Segunda escena (Londres, 1992)
En una galería que habría de pasar a la historia, se expone un tiburón tigre imponente, de cuatro metros y medio de largo, suspendido en una solución de formaldehído. La pieza, intitulada de modo un tanto filosofante y enredado, pero quizá por ello atractivo —La imposibilidad física de la muerte en la mente de alguien vivo—, causa gran revuelo y su autor, Damien Hirst, junto a la galería que lo acoge y comisiona la obra —la Saatchi—, no tardan en volverse los emblemas de un fenómeno artístico y comercial sin precedentes, bautizado como los Jóvenes Artistas Británicos. Un par de años antes, un tal Eddie Saunders había expuesto en su tienda de material eléctrico del Este de Londres un tiburón martillo que había pescado en Florida. De hecho, no faltó quien sugiriera que Hirst se “inspiró” en el tiburón de la tienda para su propia pieza. Más de una década después, en la galería tradicionalista Stuckism, se expone el tiburón de Saunders como pieza artística y no como mero trofeo de pesca. Según sus galeristas, tiene el mérito de ser anterior a la obra de Hirst y de ser “auténtica” en el sentido de que capturó al tiburón personalmente, hazaña que por supuesto no puede presumir el enfant terrible de las artes británicas. Los “stuckistas”, como se hicieron llamar, además de preguntarse por qué el tiburón de Hirst sí debería ser reconocido como arte y el de Saunders no, tuvieron la puntada de poner a la venta el segundo tiburón —que en realidad anunciaron como “el primero”— con la siguiente frase publicitaria: “¿Para qué ir en busca de costosas imitaciones cuando puedes adquirir el original por mucho menos?”.
Como si intuyera que las galerías de arte se parecerían cada vez más a los pasillos de los supermercados, Warhol se propuso hacer arte con los objetos más comunes de la vida cotidiana, ya fueran botellas de refresco o periódicos, anuncios publicitarios o billetes de dólar.
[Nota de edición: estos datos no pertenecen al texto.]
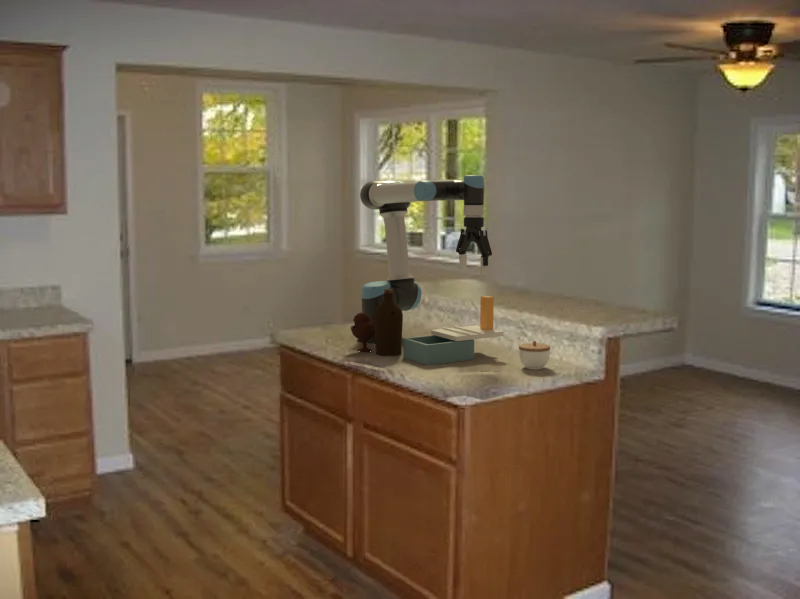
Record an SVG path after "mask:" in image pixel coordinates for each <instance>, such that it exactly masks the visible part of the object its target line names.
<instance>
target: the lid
mask: <svg viewBox="0 0 800 599" xmlns="http://www.w3.org/2000/svg"><path fill="white" fill-rule="evenodd" d="M494 298H495V297H494V296H491V295H490V296H489V295H481V296H480V305H479V308H480V312H479V313H480V314H479V315H480V320H479V322H480V324H479V325H478V324H477V325H476V324H475V325H467V326H466V325H465V326H457V325H453V327H449V328H448V327H446V326H443V327H442V328H439V329H438V328H437V329H431V330H430V335H435V336H439V337H443V338H446V339H450V340H454V341H463V340H472V339H473V340H479V339H487V338H488V339H489V338H497V337H498V338H499V337H504V334H505V333H504V331H502V330H499V329H494V301H495V300H494Z"/></svg>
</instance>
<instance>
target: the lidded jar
mask: <svg viewBox="0 0 800 599" xmlns="http://www.w3.org/2000/svg"><path fill="white" fill-rule="evenodd" d="M518 350H519V351H518V353H519V359H520V363H521V364H522V365H523V367H525V369H527V370H536V371H537V370H542V369H544V367H546V366H547V365H548V362H549V360H550V356H551V355H550V354H551V345H550V344H546V343H537V340H533V341H532V342H527V343H521V344H519V345H518Z"/></svg>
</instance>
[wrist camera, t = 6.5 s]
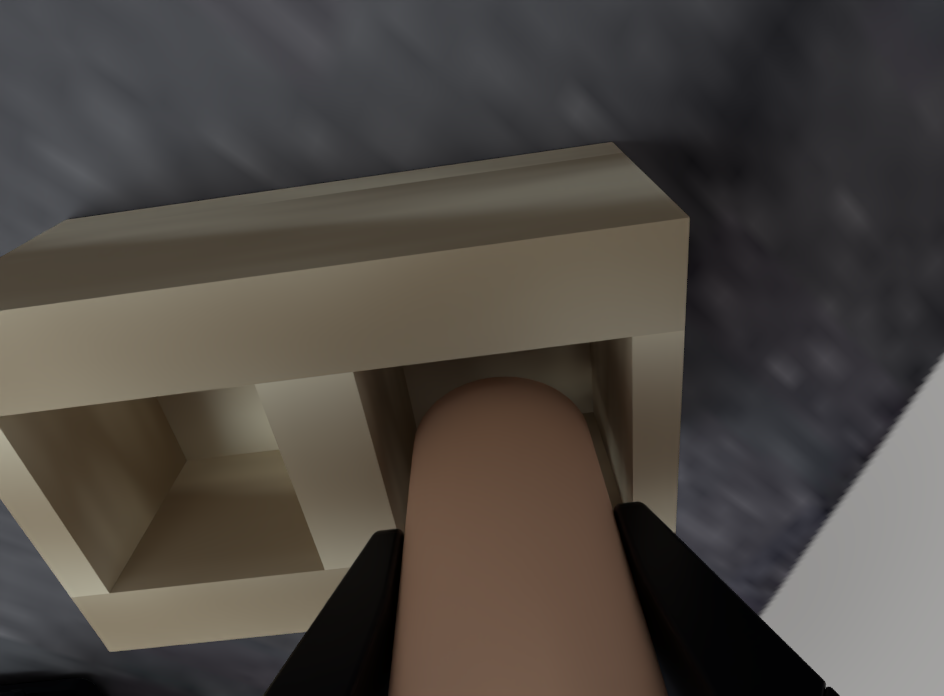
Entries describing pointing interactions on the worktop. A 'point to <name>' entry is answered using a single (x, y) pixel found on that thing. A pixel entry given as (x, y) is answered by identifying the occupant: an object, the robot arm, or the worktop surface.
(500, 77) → the worktop surface
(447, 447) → the peg
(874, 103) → the worktop surface
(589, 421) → the socket block
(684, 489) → the worktop surface
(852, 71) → the worktop surface
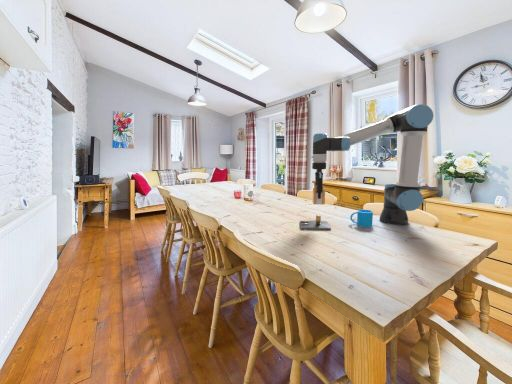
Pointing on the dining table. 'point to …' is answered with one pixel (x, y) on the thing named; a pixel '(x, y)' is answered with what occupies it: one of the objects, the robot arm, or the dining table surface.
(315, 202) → the brown rectangular block
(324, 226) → the plate
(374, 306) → the dining table surface
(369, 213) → the mug
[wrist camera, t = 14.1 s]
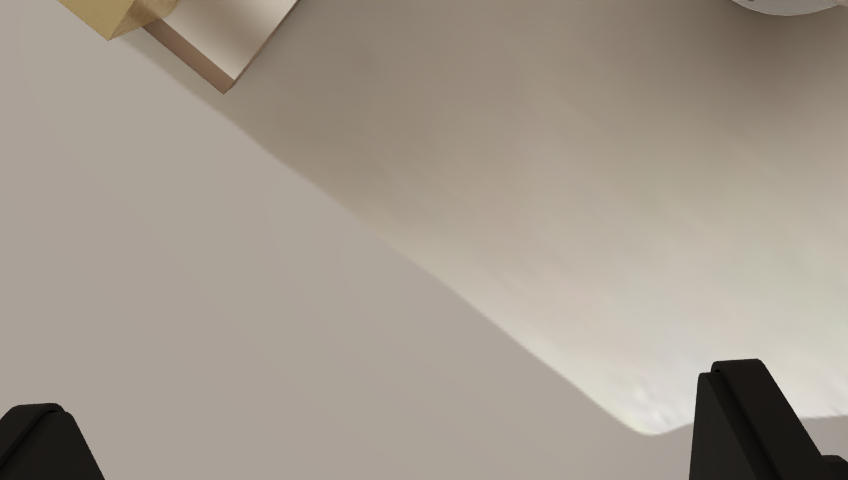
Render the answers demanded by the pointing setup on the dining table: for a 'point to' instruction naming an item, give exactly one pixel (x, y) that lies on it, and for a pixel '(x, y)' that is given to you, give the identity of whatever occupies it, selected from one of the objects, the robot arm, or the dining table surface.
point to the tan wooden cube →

Mediante un proceso de recontextualización que llevaba a una nueva fase la idea fundacional de los ready-mades de Marcel Duchamp, en el que las cosas en apariencia más banales eran elaboradas como esculturas a fin de que lucieran “más reales”, el arte ya no volvería a ser el mismo. ¿Cómo discernir ahora entre las obras de arte y los objetos cotidianos, si en realidad el arte se trata ahora de las cosas que vemos todos los días? La cuestión decisiva es que si las Cajas Brillo de Harvey no eran consideradas arte (cuando mucho eran un magnífico diseño comercial en el que, sin embargo, nadie antes había reparado) pero las de Warhol sí, entonces parecería que cualquier cosa podría convertirse en una obra de arte si se desestabilizaba su identidad del modo apropiado, si se le daba vuelta o desfasaba mediante un acto artístico, en principio tan a la mano como desplazarla o ponerla de cabeza. ¿No se derivaba de ello la consecuencia más bien descabellada de que todos los objetos sobre la faz de la Tierra estarían a la espera de su entrada triunfal a los museos?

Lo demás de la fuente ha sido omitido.